One insight from Laura's episode that really stands out: she describes attending One Young World and being moved by the kind of leadership she witnessed — people like David Beasley of the UN World Food Programme, who she saw as someone who risked his own safety to deliver food aid through conflict zones. What she took from that was a lesson about courageous leadership — using your platform to speak for others, even when it's uncomfortable.

And she applies that lesson practically. On the topic of AI, for example, she makes the case that reskilling an employee costs significantly less than external hiring — she cites a saving of around 49,000 dollars — and that this makes investing in your people both a social good and a sound financial strategy. That's exactly the kind of thinking that turns ethical commitment into a business case.

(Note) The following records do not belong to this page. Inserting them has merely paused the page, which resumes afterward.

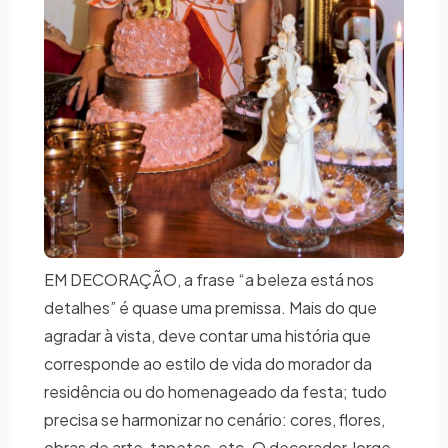
EM DECORAÇÃO, a frase “a beleza está nos
detalhes” é quase uma premissa. Mais do que
agradar à vista, deve contar uma história que
corresponde ao estilo de vida do morador da
residência ou do homenageado da festa; tudo
precisa se harmonizar no cenário: cores, flores,
obras de arte, tapetes, etc. O decorador Jorge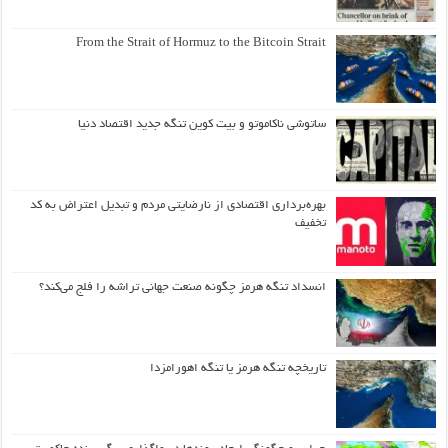
From the Strait of Hormuz to the Bitcoin Strait
ساتوشی ناکاموتو و بیت کوین تنگه جدید اقتصاد دنیا
بهره‌برداری اقتصادی از نارضایتی مردم و تبدیل اعتراض به کد
تخفیف
انسداد تنگه هرمز چگونه صنعت جهانی تراشه را فلج می‌کند؟
تاریخچه تنگه هرمز یا تنگه اهورامزدا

Her advice to young professionals: start at the intersection of what you care about and what you're good at. Don't wait for permission. Start small, test ideas, quantify the results — and then use that evidence to bring others along with you. It's a practical playbook for anyone in the profession who wants their skills to have impact beyond the spreadsheet.

You can find Laura's full episode on the Difference Makers Podcast — available on Spotify, Apple Podcasts, and all the usual platforms.

That's Episode 38 of the Chartered Accountants Global Update. Two different stories — one about the irreplaceable human dimension of audit, and one about using financial expertise to deliver public value — but the same underlying conviction: that chartered accountants can and should be making a difference beyond the numbers.